As an iNtuitive, you are not necessarily smarter, more bookish, more rational, or more enlightened than Sensors. Likewise, you don’t have to be any less practical, less athletic, or whatever else that oversimplified stereotypes may assert, both in books and online. Being an iNtuitive simply means that you see the world primarily in terms of concepts and ideas, while Sensors tend to view life in terms of their own experiences. iNtuitives view all their experiences in terms of what they show conceptually, rather than the other way around. Both are needed, and as with all the letters, everyone does both. Yet iNtuitives view everything conceptually first and foremost, before applying those concepts to their own experiences.
This focus on concepts and ideas naturally results in seeing all the world as an interconnected web, as every idea flows into every other. No part of the web can be considered in isolation, since a single change to one part of the great web of reality will result in far-reaching changes to everything else. iNtuitives tend to focus on the whole of life, people, situations, and experiences, rather than on the individual pieces that make them up. Everything is connected in a fantastically complex network or implications, contrasts, and effects. This leads to an excited awareness of all the connections, parallels, metaphors, and relationships between everything in life, noticing how concepts fit together and seeing what those relationships say.
iNtuitives thus try to understand things from as many sides as possible, forming complex opinions that try to reflect all the interconnected grandeur of their conceptual webs. However, just because their opinions tend to be complex, that doesn’t mean they’re necessarily accurate! One little misconception in one unattended corner of their beliefs can pull the whole web off balance. Because they focus so much on concepts rather than experiences, iNtuitives can often be the last ones to see just how far off the mark their opinions have been pulled.

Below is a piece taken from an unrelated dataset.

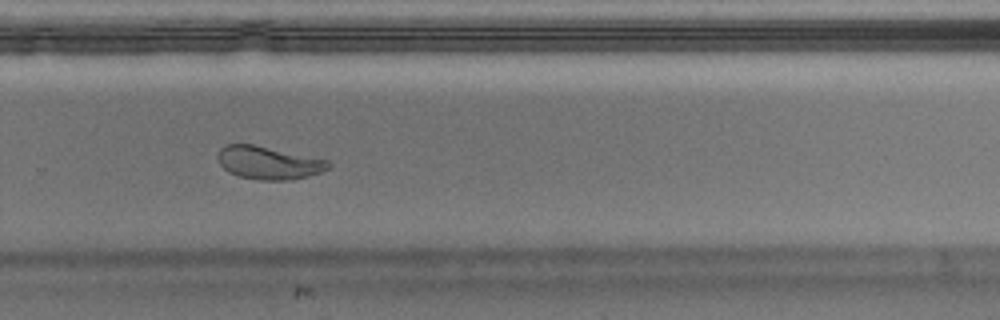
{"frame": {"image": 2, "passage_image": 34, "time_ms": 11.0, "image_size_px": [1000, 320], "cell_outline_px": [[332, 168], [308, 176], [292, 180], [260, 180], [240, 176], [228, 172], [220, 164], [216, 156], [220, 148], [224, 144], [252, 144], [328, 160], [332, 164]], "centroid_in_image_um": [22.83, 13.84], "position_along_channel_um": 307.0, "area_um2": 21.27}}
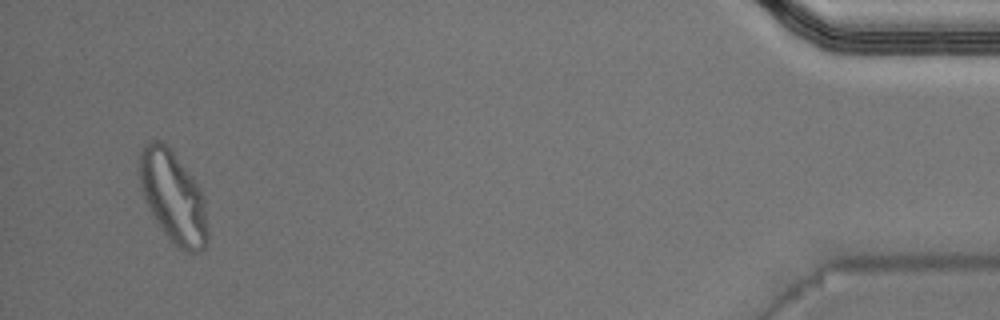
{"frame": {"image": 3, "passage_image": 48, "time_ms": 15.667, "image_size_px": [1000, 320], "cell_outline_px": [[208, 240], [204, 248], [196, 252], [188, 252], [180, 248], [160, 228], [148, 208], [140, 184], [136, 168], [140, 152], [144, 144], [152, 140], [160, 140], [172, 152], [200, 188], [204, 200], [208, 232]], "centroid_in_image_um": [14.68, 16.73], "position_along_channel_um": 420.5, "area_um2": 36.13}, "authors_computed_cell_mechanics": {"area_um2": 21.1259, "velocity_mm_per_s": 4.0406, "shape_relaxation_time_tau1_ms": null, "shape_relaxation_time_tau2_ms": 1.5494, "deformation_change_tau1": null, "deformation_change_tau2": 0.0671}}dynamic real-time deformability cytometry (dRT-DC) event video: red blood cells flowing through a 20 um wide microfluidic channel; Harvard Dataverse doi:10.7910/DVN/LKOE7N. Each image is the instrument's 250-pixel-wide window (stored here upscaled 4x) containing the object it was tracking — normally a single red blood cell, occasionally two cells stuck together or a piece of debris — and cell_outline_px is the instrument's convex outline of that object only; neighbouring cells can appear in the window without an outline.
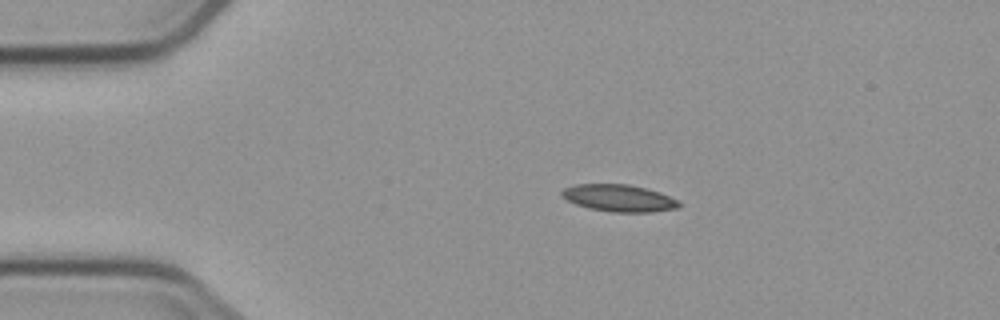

A concerted and deliberate effort to work on focusing on raw experience, rather than conceptual ideas alone, can help to gradually bring an iNtuitive’s web of opinions more and more in line with reality. It can be tempting for iNtuitives to try to shoehorn all experiences to fit with their conceptual beliefs, but as they instead humble their ideas to adapt to the harsh dictates of experience, they’ll be able to enjoy all the conceptual beauty and complexity of reality without trying to force it to fit any predetermined opinion.
Viewing everything in terms of ideas and concepts leads to an awareness of potential combinations of events, ideas, or actions, and all the possibilities that they can lead to. This causes iNtuitives to frequently focus on trying to imagine things that could be, rather than trying to protect things that already are. Of course this is powerful, but they must be careful not to neglect the good in things as they already are. All too often, iNtuitives are tempted to not appreciate what they have, throwing out the good with the bad in their drive to reach for new things.
On the flip side, iNtuitives can sometimes resist and fear change, pessimistically clinging to things as they are when they cannot see a better way that could be. In both cases, the harsh realities of experience can dispel the arrogance of pessimism about things that might be, and demonstrate the preciousness of things that already are. Protecting and appreciating good things that already exist is a necessary fuel in any effective pursuit of things that have never yet been, and constantly adapting one’s ideas to fit with experience is a necessary anchor to the pursuit of thoughts that have never yet been imagined.
As always, both iNtuition and Sensing are needed, and both can be equally healthy or unhealthy. Healthy iNtuitives should cultivate a careful protection of the good in the world and an awareness of raw experience instead of only interconnected concept, yet they should also enjoy allowing their main focus to be on the conceptual whole, and all the exciting and awesome things that could yet be! While numerous stereotypes portray iNtuition as over-idealistic or impractical, all types can be practical or impractical, pessimistic or idealistic, in their own unique ways.
Indeed, any attempt to imagine conceptual possibilities without practicality is simply unhealthy. Such impracticality tends to come from overlooking the interconnected complexity of practical ingredients necessary to make an idea into reality. Healthier iNtuition keeps track of more complexity, not less, and therefore grows ever more practical and ever more daring in its dreams for the future. The more an iNtuitive lets themselves be an iNtuitive, seeing all the interconnected conceptual nature of everyone and everything, the more practical, appreciative, and effective they’ll become in all their hopes and ideals.